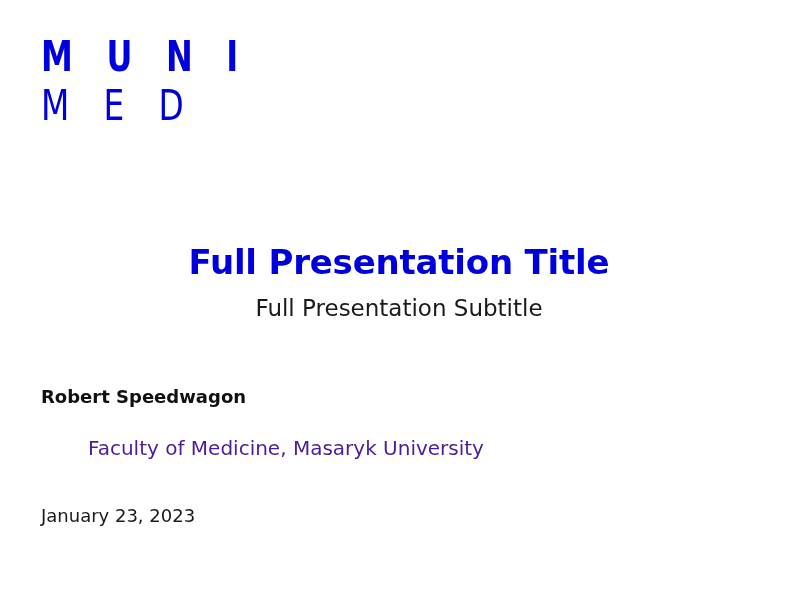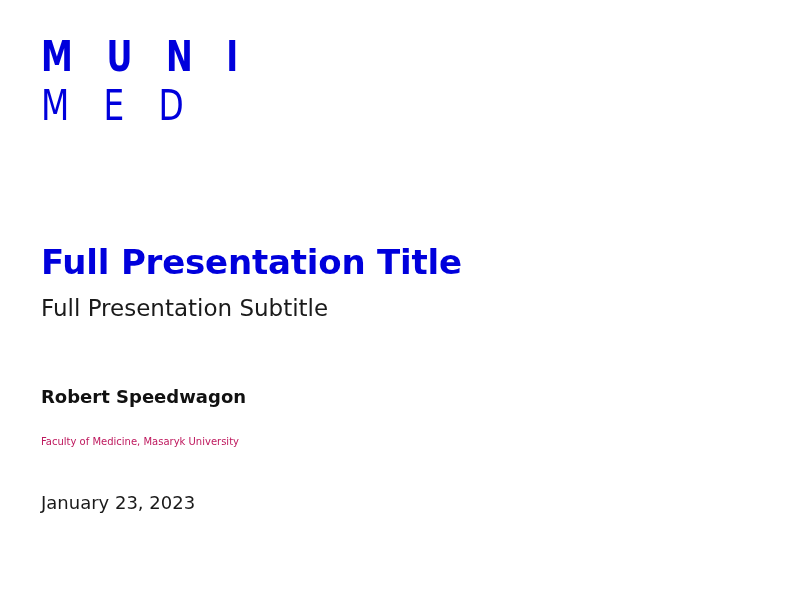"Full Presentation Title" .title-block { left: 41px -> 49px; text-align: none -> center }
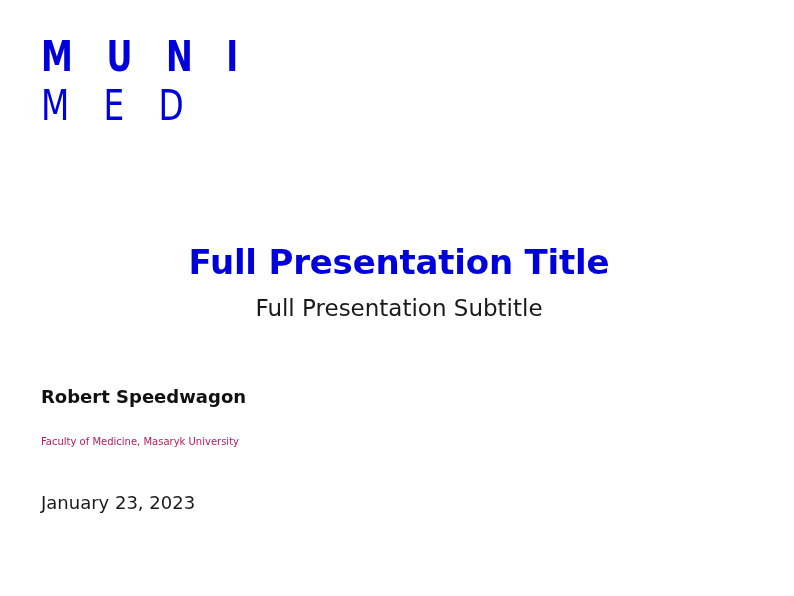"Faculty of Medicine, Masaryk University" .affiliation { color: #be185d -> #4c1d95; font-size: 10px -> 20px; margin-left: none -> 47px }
==
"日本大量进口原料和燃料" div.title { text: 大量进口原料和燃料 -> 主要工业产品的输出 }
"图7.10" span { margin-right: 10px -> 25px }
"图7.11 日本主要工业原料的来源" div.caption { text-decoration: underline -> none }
* * *
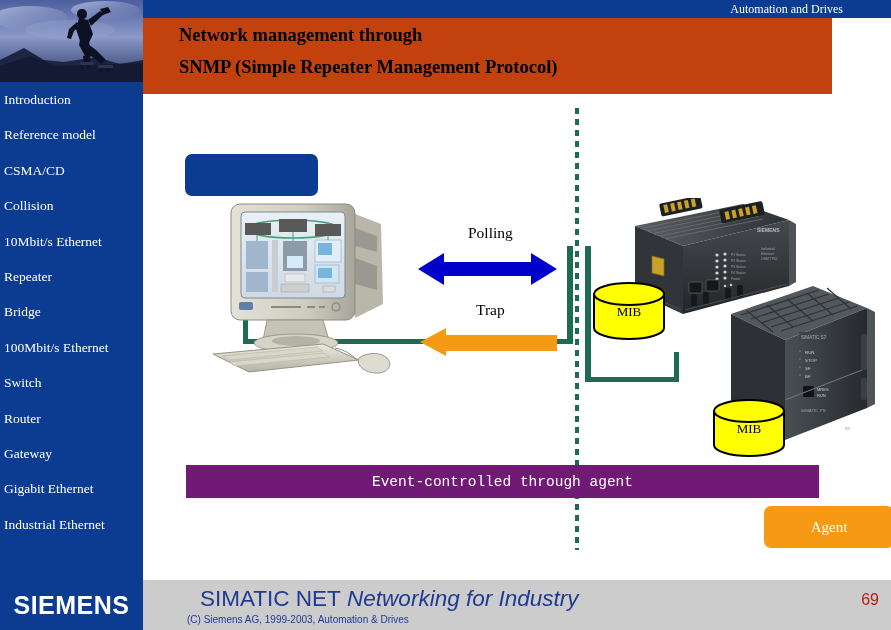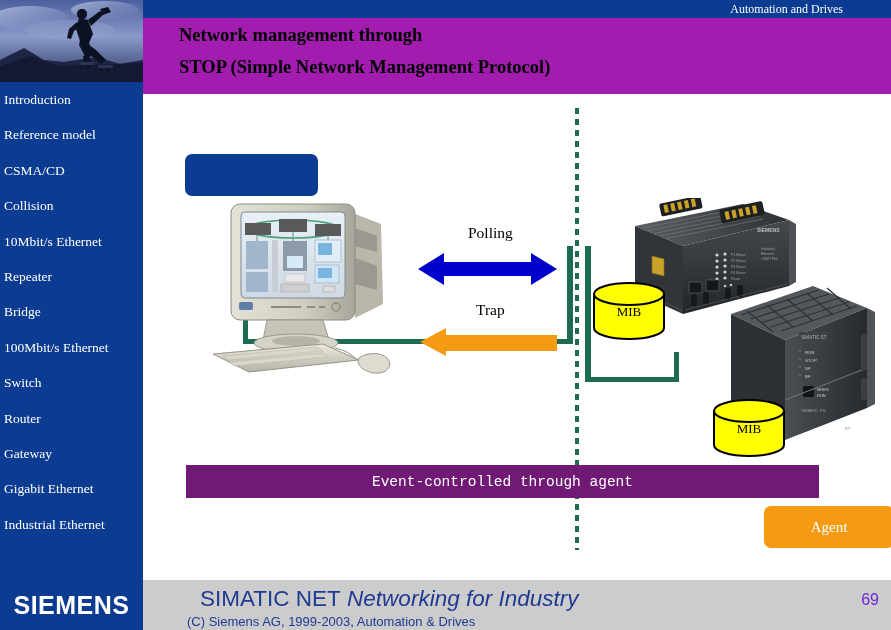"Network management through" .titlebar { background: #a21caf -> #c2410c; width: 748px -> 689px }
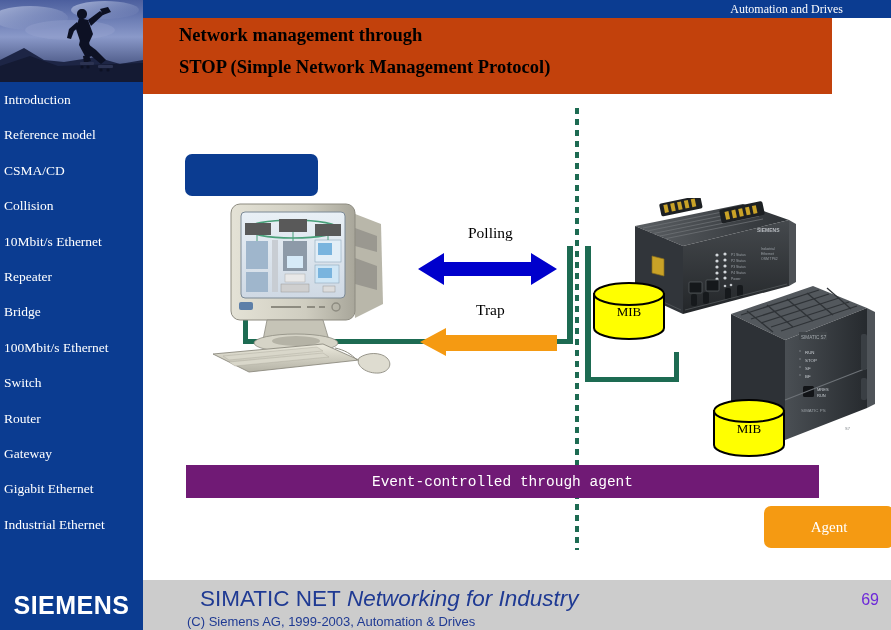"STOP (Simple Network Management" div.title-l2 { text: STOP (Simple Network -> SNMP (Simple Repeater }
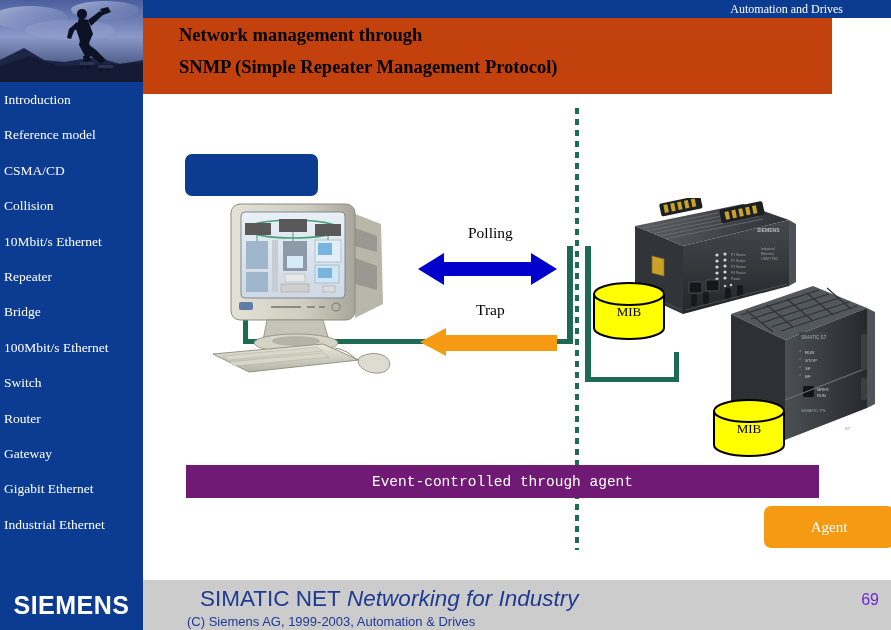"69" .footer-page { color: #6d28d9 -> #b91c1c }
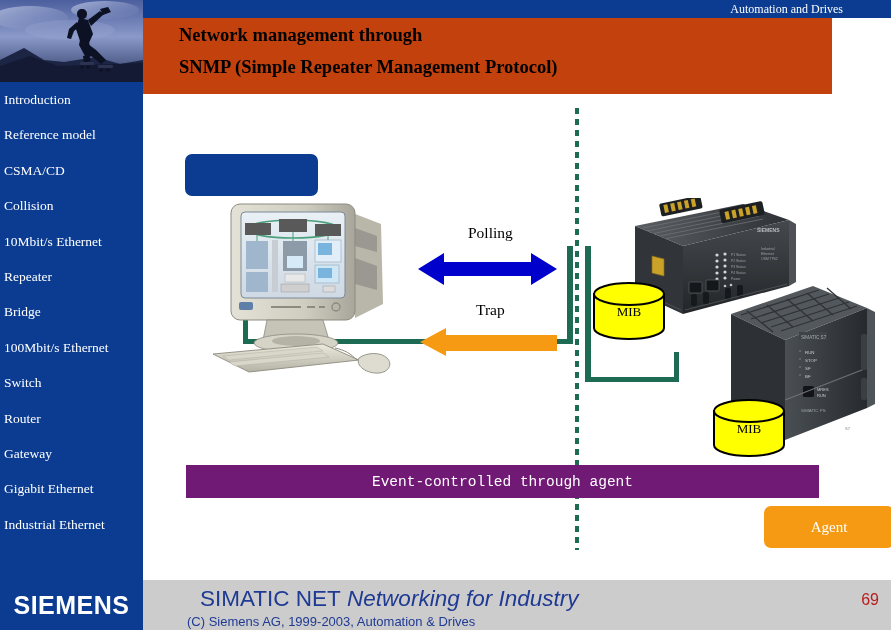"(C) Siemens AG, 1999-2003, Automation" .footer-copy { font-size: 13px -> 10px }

■ **Job**
Starting at the line above with "left: 41px ->", output every line exactly up to and including the line with "of Medicine, Masaryk", but none of the pictures.

■ **Response to this task**
"Full Presentation Title" .title-block { left: 41px -> 49px; text-align: none -> center }
"Faculty of Medicine, Masaryk University" .affiliation { color: #be185d -> #4c1d95; font-size: 10px -> 20px; margin-left: none -> 47px }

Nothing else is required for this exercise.